-------- PASSAGE SHOWN --------

    January 2, 2006
    Edit | Reply

    good

    Ya, this story was alittle confussing, any ways, good jod!

  • Dancing Rebel
    January 2, 2006
    Edit | Reply
    wow kat! that was really something and i can relate it is amazing and so different.
    I cant wait for the next chapters... you need anyhelp you let me know ok hun
    Well done and keep it up!
    Love Zoe xxx

  • faeorie
    January 2, 2006
    Edit | Reply
    So, she graduated HIGH school two semesters ago? or did she graduate another college two semesters ago? Because then the time frame would not make sense. I also agree with Dream Catcher. And while I know that college at such a young age is possible, it seems not believable enough through the character you present, also the sincerety of the whole engagement scenario is hard to believe. I dunno, it still needs tweaking, (especially the whole sudden comraderie that happens between the two, which is too quick, even for the internet.) but I like the style of the story being instant messages, I've heard of some stories that incoporate this idea.

-------- EXTRACTED INFORMATION --------

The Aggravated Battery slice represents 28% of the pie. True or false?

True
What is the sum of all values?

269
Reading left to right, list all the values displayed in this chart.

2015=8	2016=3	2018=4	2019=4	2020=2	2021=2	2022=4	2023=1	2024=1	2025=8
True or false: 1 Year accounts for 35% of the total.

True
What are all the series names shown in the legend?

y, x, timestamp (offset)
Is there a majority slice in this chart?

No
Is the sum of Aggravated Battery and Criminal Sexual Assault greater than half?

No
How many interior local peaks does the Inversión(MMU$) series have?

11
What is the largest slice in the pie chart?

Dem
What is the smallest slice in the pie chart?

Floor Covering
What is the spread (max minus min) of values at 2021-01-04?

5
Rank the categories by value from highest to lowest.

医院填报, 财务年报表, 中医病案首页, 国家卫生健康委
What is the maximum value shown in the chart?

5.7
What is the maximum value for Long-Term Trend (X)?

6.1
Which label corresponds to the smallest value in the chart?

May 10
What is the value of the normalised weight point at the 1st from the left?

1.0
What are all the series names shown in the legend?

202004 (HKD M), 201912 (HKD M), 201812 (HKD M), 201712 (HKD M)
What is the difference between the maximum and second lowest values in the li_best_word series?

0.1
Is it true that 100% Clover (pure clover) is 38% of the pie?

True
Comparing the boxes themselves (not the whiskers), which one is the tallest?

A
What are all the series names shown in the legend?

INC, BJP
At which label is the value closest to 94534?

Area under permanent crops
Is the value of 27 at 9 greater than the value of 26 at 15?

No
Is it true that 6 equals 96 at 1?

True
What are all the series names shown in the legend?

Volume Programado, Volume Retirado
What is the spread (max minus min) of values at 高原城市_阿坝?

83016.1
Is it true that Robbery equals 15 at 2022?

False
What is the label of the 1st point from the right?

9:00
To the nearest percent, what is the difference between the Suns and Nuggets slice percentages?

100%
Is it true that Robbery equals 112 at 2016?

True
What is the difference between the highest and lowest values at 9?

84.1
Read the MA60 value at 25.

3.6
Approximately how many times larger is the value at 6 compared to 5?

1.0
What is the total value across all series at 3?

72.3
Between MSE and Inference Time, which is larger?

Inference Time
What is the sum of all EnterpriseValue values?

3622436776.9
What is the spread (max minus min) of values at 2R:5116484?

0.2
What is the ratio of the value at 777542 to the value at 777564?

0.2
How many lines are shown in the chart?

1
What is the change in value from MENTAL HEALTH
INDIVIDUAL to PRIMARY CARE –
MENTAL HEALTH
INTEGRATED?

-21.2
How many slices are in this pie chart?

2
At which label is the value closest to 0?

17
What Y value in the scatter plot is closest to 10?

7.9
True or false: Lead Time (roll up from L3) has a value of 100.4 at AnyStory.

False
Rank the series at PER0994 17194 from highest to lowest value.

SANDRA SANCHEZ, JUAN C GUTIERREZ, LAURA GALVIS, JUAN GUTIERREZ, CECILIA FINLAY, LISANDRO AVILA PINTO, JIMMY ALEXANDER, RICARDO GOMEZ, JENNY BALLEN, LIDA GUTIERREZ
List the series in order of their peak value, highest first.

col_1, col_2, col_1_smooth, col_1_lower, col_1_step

--------

• [LIST OF TASKS]:
**A.** List every name or screen name that appears in the comment thread, in the order each first appears.
**B.** Copy the part of the comment thread starting with "Love Zoe xxx" and going on through "incoporate this idea.".

• [ANSWERS TO THE EXERCISES]:
**A.** Dancing Rebel, kat, Zoe, faeorie, Dream Catcher

**B.**
Love Zoe xxx

  • faeorie
    January 2, 2006
    Edit | Reply
    So, she graduated HIGH school two semesters ago? or did she graduate another college two semesters ago? Because then the time frame would not make sense. I also agree with Dream Catcher. And while I know that college at such a young age is possible, it seems not believable enough through the character you present, also the sincerety of the whole engagement scenario is hard to believe. I dunno, it still needs tweaking, (especially the whole sudden comraderie that happens between the two, which is too quick, even for the internet.) but I like the style of the story being instant messages, I've heard of some stories that incoporate this idea.